Direction 1: Reproduce every line of the biodiversity dataset listing below word for word, leaving out the pictures.

Reading passage:
============

If you haven’t watched Pixar’s The Good Dinosaur, and plan to, you may not want to read this.







I have given this a lot of thought since I took my son to see The Good Dinosaur on Black Friday, and since it keeps swirling back to me the way a boomerang is supposed to I decided to share it.

First you must understand: I am a believer in the movie making magic that Pixar Entertainment wields. I pretty much go in to their movies with the expectation to be floored, wowed, torn into tiny pieces of human emotion. Over the years, I think I’ve developed an addiction to their specific brand of story. I gear up for the feels and I have rarely been let down.

I am also a writer that has endured — will always have to endure — high-level critique of my work. I know how hard it is to take that in, and even more, I understand how easy it is to get lost on the story’s journey, veering, spiraling, floundering until you no longer even recognize the work you’ve ended up with. I know how hard it is to fix it once you get to that soul-crushing crossroad.

That said, I have a pretty huge note at the story level of The Good Dinosaur, and rather than only tell you what I think isn’t working, I am going to offer what I would do to fix it.

Here is the movie description:

Luckily for young Arlo, his parents (Jeffrey Wright, Frances McDormand) and his two siblings, the mighty dinosaurs were not wiped out 65 million years ago. When a rainstorm washes poor Arlo (Raymond Ochoa) downriver, he ends up bruised, battered and miles away from home. Good fortune shines on the frightened dino when he meets Spot (Jack Bright), a Neanderthal boy who offers his help and friendship. Together, the unlikely duo embark on an epic adventure to reunite Arlo with his beloved family.

It would take too long to give you a play-by-play of the entire plot, so what I am going to do instead is focus on the key points I feel like needed to be revised.

Shall we?

Concept and Set-up:

What if dinosaurs didn’t die out but lived on? The movie offers a society (similar to the world in CARS) run by dinosaurs. They have evolved to the point of creating their own jobs for themselves, finding ways to sustain their food supply, forming family units. They are essentially humans in dinosaur clothes.

I do think this concept works for an animated feature. Children can get into it, like they did CARS, and adults can pick out the finer nuances of the idea. (An example: The T-Rex cattle wranglers, meat eaters, that look like they are riding horses because of their tiny little arms. Pretty fabulous!)

============

Dataset entries:

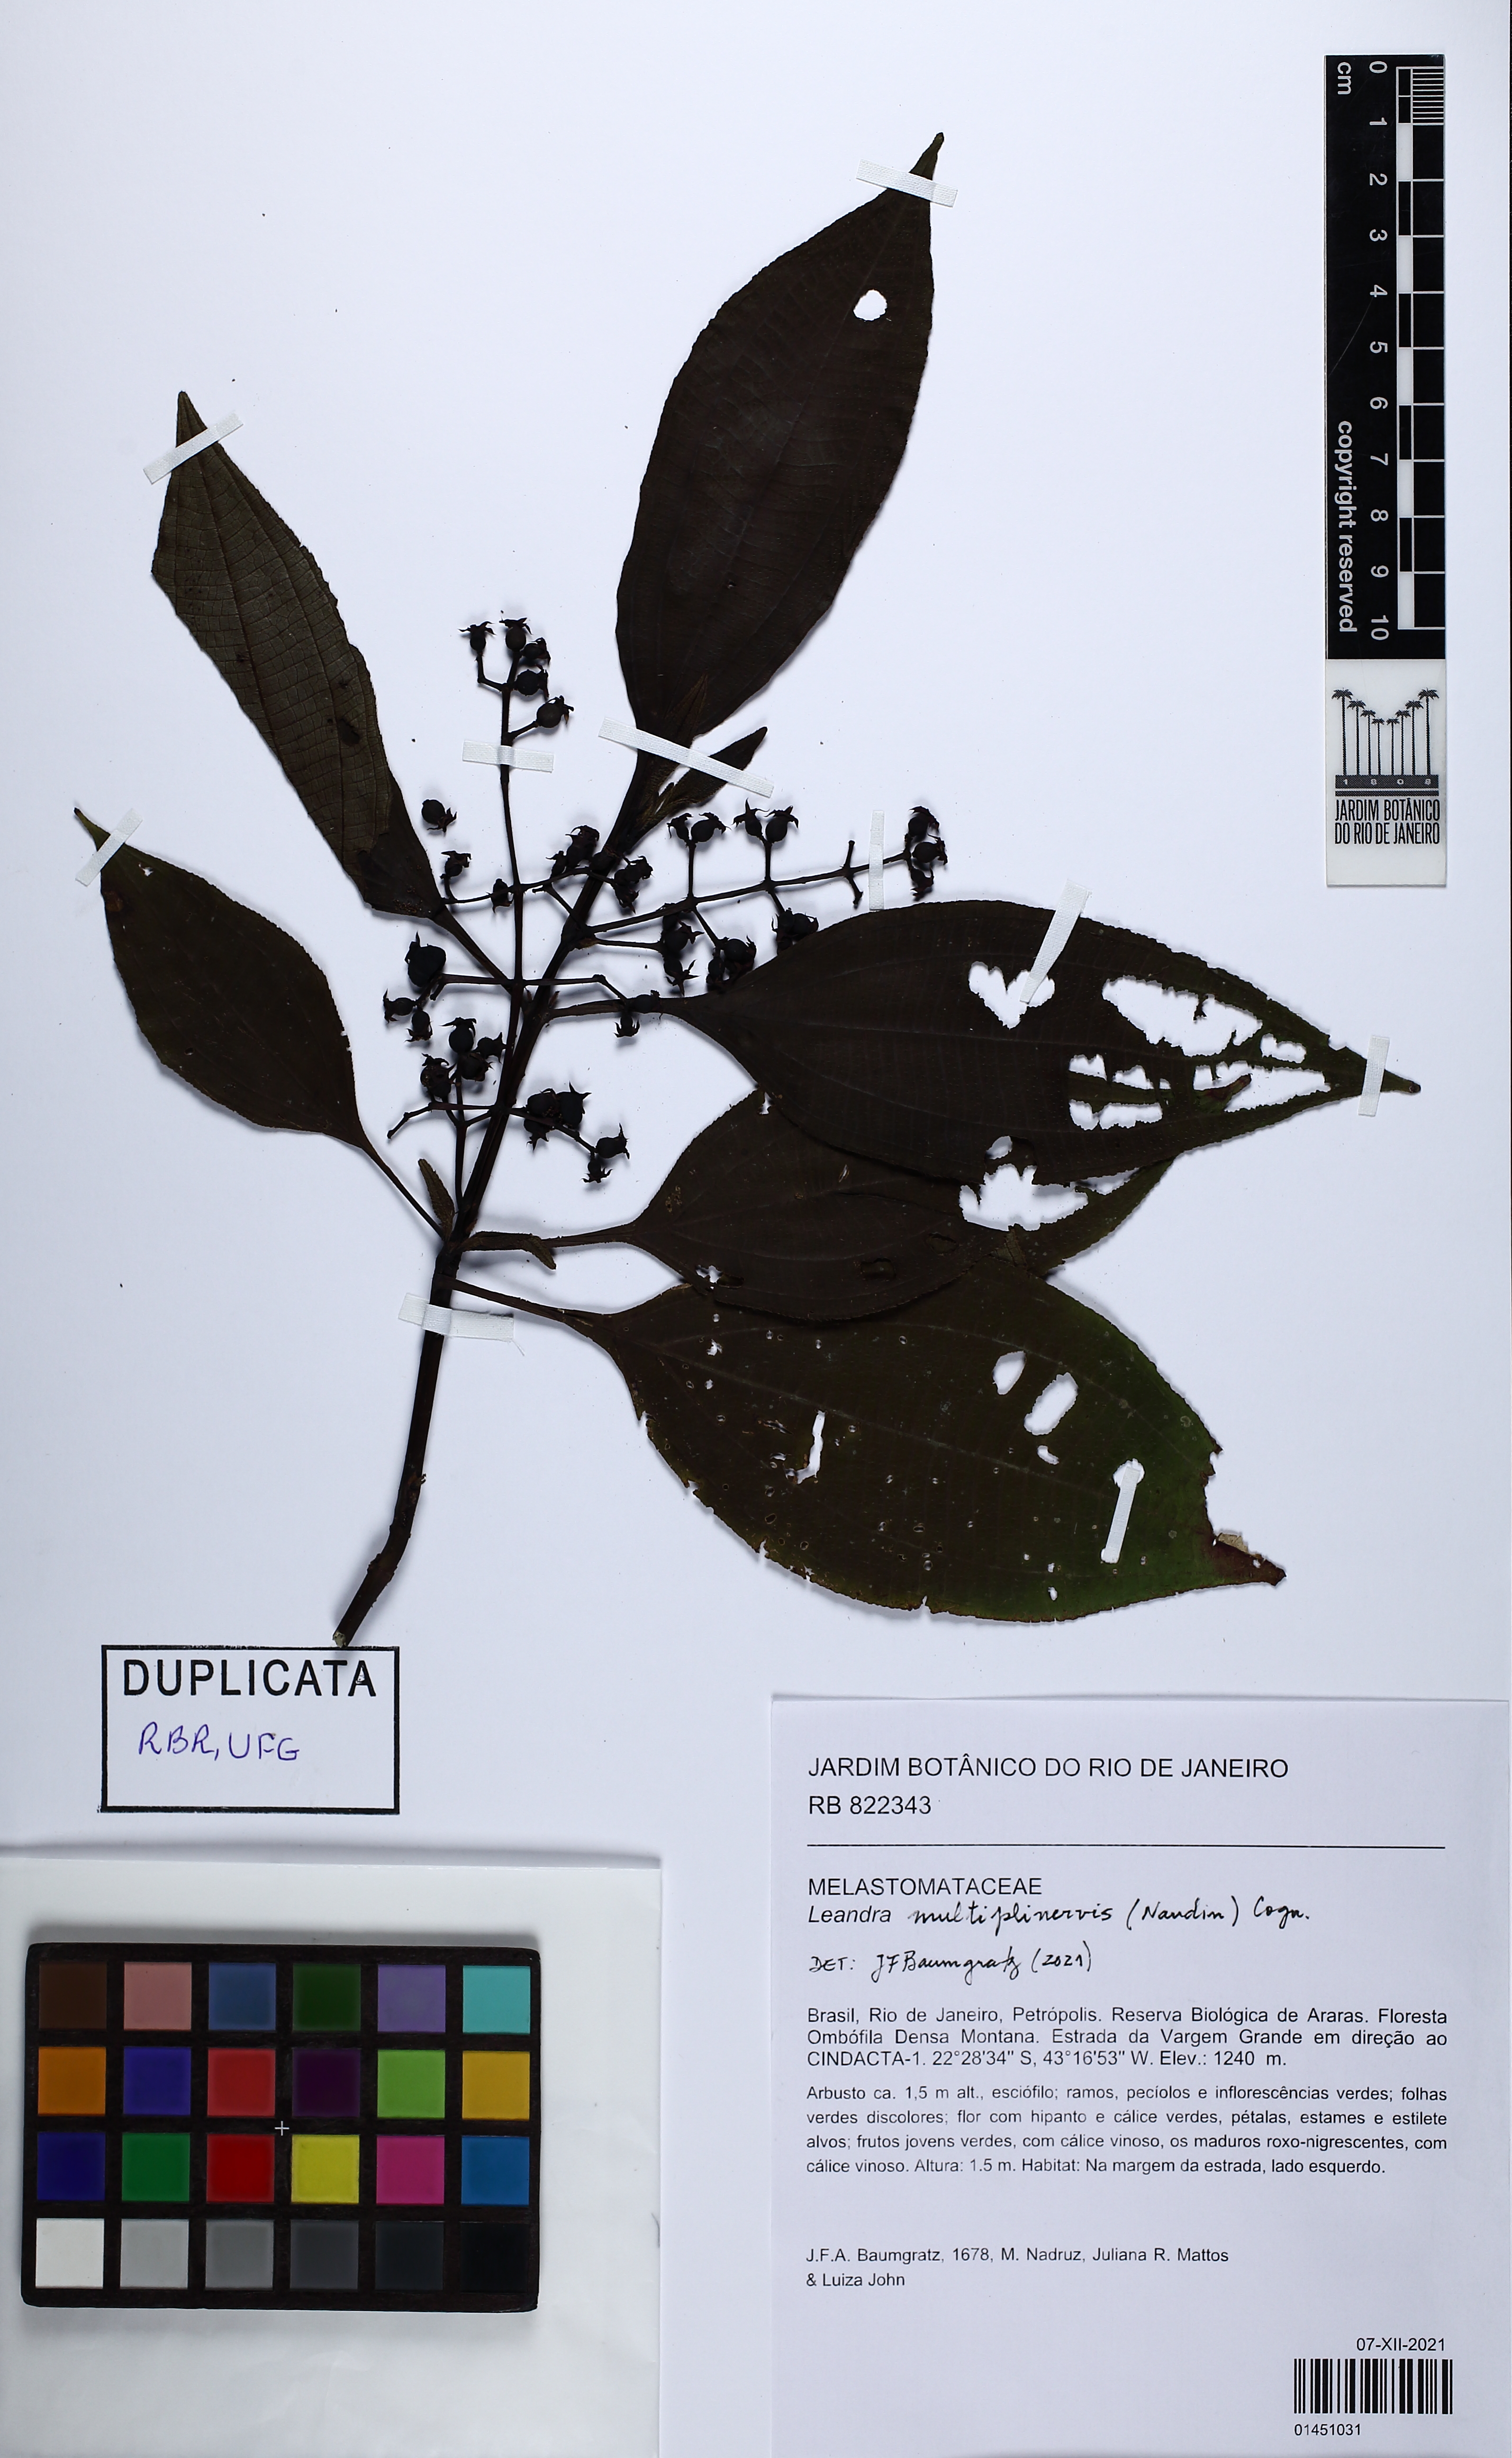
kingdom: Plantae
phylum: Tracheophyta
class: Magnoliopsida
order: Myrtales
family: Melastomataceae
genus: Miconia
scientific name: Miconia
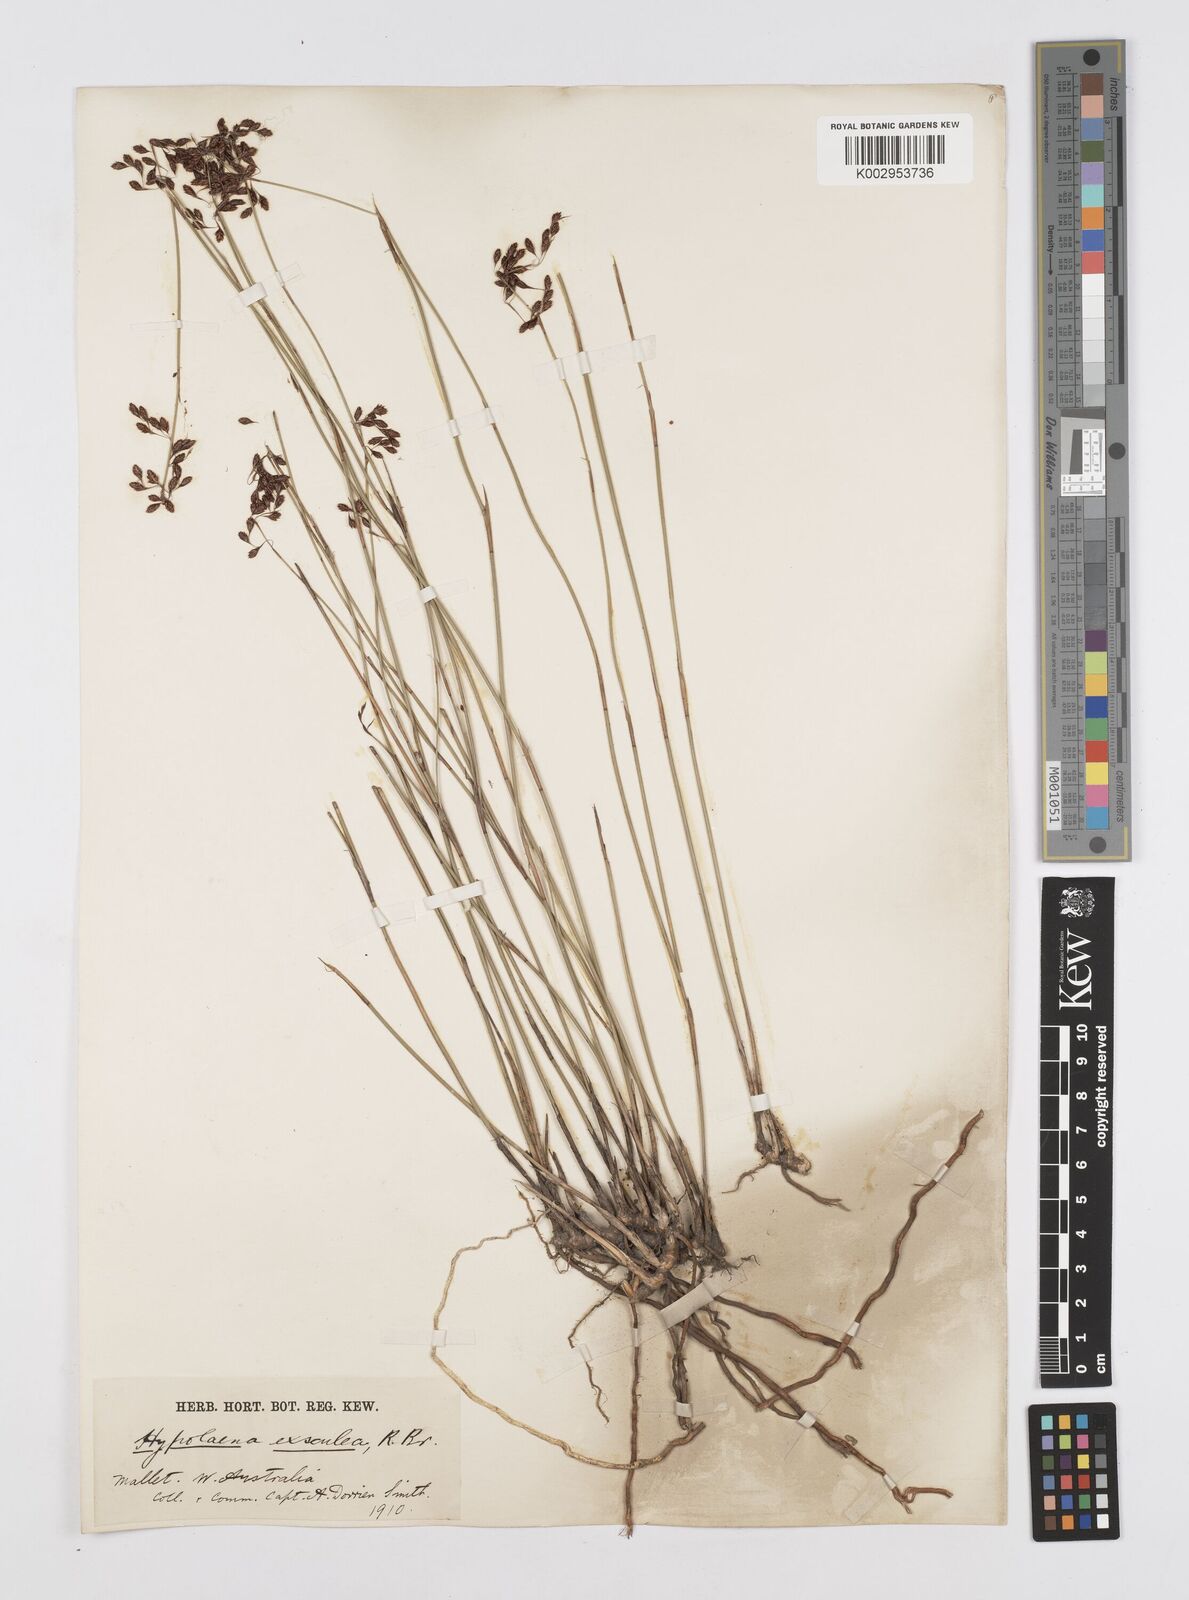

============

Direction 2: In the passage about The Good Dinosaur, which other movie's world is the dinosaur society compared to?

Complete output 1:
kingdom: Plantae
phylum: Tracheophyta
class: Magnoliopsida
order: Myrtales
family: Melastomataceae
genus: Miconia
scientific name: Miconia

Complete output 2: CARS